I am running a Apache Flink 1.16.2 standalone session cluster on K8s. When job is run with parallelism (>1) the job executes fine when each sub-task of a Job is allocated within a same Task Manager but when sub-task is distributed on distinct Task Managers the job fails instantly upon launch. I see below error on logs.
Caused by: org.apache.flink.runtime.io.netty.exception.RemoteTransportException: Connection unexpectedly closed by remote task manager 'xx.xxx.xxx.x/xx.xxx.xxx.x:36687 [yy.yyy.yyy.y:6122-0f75ed]. This might indicate that the remote task manager is lost. ....

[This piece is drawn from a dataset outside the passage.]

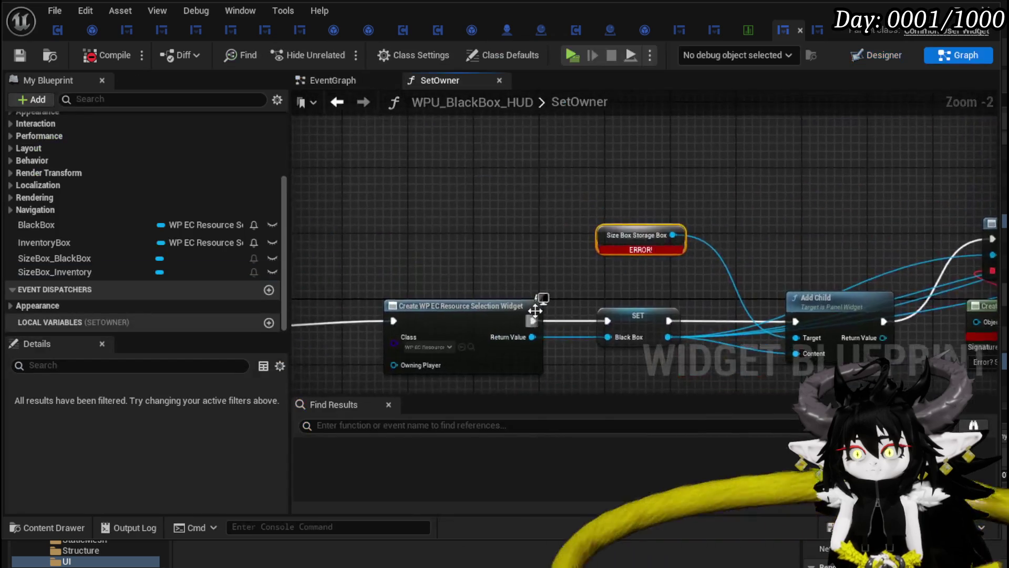
pyautogui.moveTo(67, 263); pyautogui.dragTo(612, 168)
pyautogui.click(666, 195)
pyautogui.scroll(-2, 534, 278)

Caused by: java.util.concurrent.ExecutionException: java.lang.RuntimeException: Error obtaining sorted input: Thread 'sortmerger reading thread' terminated due to exception: connection unexpectedly closed by remote task manager 'xx.xxx.xxx.x/xx.xxx.xxx.x:36687 [yy.yyy.yyy.y:6122-0f75ed]'. This might indicated that the remote task manager is lost.
Each job trace directs to CreditbasedPartitionClientRequesthandler fails to get partition from other TM.
I tried modifying various memory options of managed and network memory, increased time outs. but no success.
Note: communication between task managers on data port is fine. The job runs perfectly with task parallelism is allocated to same task manager task slots and tasks distributed on multiple Task Managers within cluster. but fails only when single task paralleism is spread across task managers task slots.